И как могла сохраниться в этом месте подобная культура? Судя по всему, что я видела, тавры вели почти животную жизнь – как в отношениях друг с другом, так и в культурном плане. Они были самыми настоящими дикарями!
17
«Будосёсиньсю» – напутствие вступающему на Путь Воина (Бусидо).
18
«…положив оружие справа» – В Японии существовал настоящий культ меча. Буквально каждое движение имело смысл, например заткнутый за пояс с правой стороны или положенный справа от себя клинок означал доверие к собеседнику, ибо из этого положения меч было труднее привести в боевую готовность.

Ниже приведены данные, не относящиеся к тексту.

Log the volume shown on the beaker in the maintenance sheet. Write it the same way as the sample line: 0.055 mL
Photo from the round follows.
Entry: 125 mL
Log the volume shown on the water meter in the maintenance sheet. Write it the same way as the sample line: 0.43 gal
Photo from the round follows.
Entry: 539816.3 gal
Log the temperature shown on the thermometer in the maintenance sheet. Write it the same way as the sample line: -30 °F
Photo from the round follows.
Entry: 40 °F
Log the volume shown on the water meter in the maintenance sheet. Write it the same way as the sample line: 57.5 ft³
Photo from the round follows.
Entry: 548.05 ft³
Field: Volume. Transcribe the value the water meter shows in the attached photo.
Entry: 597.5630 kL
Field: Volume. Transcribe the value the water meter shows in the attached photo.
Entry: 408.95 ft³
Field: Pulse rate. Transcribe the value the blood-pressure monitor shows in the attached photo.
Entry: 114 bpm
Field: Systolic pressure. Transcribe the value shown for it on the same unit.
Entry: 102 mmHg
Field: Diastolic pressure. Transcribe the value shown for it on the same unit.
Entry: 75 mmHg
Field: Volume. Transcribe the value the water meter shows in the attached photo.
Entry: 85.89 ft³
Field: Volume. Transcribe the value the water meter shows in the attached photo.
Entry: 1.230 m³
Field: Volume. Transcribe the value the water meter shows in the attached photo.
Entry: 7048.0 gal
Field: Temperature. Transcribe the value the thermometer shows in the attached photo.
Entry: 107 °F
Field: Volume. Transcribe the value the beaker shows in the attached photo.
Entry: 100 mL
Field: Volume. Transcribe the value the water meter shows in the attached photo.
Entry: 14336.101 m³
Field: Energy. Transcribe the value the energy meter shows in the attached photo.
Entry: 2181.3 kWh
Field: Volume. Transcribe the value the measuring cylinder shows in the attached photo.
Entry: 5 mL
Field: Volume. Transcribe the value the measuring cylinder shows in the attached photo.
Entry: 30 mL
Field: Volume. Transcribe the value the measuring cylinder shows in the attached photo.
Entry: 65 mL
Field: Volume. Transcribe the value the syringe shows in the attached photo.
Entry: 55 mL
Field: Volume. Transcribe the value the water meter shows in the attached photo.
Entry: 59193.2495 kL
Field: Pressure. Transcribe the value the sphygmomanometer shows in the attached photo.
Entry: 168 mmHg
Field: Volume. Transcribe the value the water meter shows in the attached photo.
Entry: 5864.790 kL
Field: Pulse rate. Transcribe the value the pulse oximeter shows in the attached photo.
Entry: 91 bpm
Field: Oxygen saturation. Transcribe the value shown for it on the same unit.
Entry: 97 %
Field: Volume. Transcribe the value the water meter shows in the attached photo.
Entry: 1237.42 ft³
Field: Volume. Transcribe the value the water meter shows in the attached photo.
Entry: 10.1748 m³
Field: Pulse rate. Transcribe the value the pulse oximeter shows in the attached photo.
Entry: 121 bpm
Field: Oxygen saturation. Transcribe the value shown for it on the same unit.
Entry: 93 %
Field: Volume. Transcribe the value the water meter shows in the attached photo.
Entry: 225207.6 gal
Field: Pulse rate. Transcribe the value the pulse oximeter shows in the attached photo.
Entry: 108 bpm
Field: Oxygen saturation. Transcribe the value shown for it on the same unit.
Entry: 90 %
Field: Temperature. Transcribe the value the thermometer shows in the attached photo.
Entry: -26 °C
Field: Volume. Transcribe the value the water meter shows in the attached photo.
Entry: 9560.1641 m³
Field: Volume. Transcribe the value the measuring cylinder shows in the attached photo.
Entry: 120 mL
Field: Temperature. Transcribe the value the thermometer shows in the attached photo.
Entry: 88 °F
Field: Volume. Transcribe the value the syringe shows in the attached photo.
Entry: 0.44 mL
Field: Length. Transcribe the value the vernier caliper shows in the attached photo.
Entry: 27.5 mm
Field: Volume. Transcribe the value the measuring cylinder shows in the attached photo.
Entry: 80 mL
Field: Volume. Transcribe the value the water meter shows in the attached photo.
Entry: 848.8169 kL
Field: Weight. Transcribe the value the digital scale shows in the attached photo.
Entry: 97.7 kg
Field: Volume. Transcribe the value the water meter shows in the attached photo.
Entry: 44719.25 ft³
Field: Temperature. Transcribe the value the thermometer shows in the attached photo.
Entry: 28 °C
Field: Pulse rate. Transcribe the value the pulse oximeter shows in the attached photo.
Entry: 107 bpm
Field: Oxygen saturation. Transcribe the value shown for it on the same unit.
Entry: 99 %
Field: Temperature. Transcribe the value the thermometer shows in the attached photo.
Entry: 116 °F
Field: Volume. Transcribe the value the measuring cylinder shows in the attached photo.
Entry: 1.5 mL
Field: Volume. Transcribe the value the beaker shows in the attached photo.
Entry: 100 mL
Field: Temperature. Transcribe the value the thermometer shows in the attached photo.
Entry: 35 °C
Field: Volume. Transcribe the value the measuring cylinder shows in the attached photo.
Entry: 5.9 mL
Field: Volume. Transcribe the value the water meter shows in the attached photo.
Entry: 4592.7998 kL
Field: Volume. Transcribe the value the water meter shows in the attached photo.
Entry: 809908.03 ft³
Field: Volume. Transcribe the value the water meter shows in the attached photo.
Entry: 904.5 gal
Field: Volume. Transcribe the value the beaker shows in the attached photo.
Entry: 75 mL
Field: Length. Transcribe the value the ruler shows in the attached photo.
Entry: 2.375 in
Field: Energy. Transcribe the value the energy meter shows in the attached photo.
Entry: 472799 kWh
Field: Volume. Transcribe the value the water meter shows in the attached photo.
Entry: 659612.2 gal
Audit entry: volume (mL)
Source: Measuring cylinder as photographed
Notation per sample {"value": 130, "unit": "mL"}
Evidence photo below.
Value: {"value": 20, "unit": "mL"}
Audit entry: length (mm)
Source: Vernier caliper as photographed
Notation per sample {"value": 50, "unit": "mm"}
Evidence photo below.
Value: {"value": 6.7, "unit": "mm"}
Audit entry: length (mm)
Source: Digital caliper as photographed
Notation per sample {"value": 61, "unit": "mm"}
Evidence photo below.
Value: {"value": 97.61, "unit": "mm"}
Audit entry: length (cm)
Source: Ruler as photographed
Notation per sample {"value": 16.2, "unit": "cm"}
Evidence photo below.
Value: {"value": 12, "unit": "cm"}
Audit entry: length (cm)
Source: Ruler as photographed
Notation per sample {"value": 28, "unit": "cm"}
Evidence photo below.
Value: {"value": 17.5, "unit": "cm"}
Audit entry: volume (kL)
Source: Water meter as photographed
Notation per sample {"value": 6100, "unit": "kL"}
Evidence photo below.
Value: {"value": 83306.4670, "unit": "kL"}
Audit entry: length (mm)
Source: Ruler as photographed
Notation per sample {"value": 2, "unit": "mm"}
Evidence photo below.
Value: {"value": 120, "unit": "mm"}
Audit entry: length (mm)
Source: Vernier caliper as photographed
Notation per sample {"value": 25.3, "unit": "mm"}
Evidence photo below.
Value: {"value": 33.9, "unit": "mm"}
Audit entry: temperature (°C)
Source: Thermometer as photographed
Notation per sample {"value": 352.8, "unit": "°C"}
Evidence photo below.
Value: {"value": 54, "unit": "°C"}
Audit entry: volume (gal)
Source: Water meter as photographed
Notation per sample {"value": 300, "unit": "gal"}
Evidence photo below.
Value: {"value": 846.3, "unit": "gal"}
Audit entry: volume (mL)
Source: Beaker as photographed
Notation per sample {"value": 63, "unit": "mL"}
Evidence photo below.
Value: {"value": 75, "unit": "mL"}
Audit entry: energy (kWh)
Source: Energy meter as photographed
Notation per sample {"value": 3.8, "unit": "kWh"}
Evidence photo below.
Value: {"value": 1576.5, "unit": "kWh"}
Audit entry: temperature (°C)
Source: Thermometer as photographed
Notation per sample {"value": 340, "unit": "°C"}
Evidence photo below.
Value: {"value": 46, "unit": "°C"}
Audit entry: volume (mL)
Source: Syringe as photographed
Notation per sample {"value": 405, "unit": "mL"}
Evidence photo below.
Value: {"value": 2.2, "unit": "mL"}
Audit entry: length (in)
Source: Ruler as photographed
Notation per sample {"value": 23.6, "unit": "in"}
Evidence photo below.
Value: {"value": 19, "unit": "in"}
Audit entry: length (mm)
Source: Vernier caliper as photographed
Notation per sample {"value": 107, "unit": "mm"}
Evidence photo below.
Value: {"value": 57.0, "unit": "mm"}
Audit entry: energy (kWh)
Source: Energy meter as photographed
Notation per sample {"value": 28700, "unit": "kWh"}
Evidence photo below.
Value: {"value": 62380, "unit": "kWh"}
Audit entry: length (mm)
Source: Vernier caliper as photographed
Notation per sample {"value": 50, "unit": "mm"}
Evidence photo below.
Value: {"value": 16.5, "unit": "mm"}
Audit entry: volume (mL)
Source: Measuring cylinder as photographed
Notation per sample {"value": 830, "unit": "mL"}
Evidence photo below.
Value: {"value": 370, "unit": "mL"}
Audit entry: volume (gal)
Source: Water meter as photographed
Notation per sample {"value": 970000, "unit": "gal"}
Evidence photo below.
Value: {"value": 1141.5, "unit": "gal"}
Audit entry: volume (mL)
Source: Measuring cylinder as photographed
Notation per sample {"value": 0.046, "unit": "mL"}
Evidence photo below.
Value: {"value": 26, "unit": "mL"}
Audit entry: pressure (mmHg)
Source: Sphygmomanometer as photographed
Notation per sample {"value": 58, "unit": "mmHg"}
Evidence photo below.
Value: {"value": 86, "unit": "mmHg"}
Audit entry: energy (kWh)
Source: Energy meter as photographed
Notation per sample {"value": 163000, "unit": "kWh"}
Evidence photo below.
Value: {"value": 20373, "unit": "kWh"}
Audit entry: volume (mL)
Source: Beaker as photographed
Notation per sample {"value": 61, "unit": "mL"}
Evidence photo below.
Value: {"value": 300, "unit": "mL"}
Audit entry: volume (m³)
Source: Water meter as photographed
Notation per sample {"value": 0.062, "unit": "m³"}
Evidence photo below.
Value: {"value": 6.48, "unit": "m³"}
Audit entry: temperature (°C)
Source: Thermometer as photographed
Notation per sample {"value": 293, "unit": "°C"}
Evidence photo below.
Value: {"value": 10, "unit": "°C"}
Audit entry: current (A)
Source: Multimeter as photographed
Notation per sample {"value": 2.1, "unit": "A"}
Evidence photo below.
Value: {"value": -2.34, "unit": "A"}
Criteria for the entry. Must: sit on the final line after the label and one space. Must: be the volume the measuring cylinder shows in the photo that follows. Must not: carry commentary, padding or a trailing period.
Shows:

При входе в дом длинный меч оставлялся у входа на специальной подставке, и войти внутрь с этим мечом означало демонстрацию крайнего неуважения. Передавать меч кому-либо как для показа, так и на хранение, можно было только рукоятью к себе – поворот меча рукоятью к противнику означал неуважение его способностей фехтовальщика, поскольку настоящий мастер мог мгновенно этим воспользоваться. При демонстрации оружия меч никогда не обнажался полностью, и касаться его можно было только шелковым платком или листом рисовой бумаги. Обнажение меча, удар ножнами о ножны и, тем более, бряцание оружием было равносильно вызову, за которым мог последовать удар без всякого предупреждения.